Task details:
Pull out each line of the data below that contains the word "size".

· · · ·

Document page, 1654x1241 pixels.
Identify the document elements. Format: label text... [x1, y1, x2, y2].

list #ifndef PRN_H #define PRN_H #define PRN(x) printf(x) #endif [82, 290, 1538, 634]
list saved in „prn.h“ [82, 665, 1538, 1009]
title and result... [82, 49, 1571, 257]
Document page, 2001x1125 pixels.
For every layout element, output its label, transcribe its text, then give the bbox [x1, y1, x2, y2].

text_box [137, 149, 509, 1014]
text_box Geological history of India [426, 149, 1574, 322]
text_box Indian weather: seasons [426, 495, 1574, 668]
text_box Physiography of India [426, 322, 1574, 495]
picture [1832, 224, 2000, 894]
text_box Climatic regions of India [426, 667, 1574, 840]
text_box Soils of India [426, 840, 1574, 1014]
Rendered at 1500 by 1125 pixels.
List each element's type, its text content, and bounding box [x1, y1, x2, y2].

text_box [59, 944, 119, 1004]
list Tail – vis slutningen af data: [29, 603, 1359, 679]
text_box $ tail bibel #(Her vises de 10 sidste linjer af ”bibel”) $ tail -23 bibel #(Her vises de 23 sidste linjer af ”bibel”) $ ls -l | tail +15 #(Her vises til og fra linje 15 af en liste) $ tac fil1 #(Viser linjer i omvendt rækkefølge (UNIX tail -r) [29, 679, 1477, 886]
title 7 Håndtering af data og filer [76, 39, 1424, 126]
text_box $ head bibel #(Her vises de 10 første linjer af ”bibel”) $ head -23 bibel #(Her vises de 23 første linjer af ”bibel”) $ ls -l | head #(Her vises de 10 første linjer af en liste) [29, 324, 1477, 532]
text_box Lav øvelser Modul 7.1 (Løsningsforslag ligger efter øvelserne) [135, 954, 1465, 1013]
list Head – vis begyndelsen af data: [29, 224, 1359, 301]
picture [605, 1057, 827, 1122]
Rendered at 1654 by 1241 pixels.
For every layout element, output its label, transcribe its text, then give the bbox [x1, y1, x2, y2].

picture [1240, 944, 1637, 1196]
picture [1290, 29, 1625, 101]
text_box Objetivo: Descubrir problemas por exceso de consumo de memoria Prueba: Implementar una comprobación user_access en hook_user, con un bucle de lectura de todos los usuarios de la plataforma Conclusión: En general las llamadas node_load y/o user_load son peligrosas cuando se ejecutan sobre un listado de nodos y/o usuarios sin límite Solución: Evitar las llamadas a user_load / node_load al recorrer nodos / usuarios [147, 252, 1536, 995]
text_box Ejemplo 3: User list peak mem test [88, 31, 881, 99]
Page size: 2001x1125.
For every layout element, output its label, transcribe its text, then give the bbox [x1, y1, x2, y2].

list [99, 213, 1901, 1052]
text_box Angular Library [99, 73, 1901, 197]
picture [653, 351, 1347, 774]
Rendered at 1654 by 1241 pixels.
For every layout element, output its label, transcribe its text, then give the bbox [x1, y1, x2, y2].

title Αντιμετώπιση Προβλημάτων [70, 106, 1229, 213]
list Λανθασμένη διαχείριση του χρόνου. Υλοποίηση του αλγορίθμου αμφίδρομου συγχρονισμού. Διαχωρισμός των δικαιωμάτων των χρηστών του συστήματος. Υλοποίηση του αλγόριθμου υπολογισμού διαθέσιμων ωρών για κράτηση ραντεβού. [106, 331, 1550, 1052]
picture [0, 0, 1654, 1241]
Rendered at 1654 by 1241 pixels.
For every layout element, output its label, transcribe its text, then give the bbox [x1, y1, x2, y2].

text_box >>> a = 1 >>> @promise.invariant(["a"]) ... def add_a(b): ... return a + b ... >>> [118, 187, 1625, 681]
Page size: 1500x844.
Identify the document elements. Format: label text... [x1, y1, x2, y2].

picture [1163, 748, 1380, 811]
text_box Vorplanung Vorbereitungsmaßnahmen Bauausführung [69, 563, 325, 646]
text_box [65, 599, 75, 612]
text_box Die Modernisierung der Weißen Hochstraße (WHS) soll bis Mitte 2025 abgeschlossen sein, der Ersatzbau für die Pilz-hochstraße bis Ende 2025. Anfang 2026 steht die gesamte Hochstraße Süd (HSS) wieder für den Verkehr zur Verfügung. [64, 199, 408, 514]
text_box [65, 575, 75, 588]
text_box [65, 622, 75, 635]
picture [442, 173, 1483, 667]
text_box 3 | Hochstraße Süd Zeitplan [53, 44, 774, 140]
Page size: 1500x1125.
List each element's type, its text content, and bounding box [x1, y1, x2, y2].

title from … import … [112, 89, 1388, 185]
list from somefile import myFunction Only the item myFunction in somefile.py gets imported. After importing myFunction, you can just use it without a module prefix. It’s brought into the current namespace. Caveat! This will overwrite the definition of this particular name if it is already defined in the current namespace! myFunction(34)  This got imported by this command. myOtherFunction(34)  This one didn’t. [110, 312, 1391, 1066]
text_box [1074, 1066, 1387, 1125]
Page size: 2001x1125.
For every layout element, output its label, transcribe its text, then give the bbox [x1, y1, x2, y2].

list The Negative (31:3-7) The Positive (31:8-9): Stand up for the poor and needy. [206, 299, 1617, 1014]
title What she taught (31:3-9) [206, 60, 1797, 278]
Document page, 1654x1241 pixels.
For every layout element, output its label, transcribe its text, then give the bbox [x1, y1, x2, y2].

· · · ·

Reply:
Page size: 2001x1125.
Page size: 1500x844.
Page size: 1500x1125.
Page size: 2001x1125.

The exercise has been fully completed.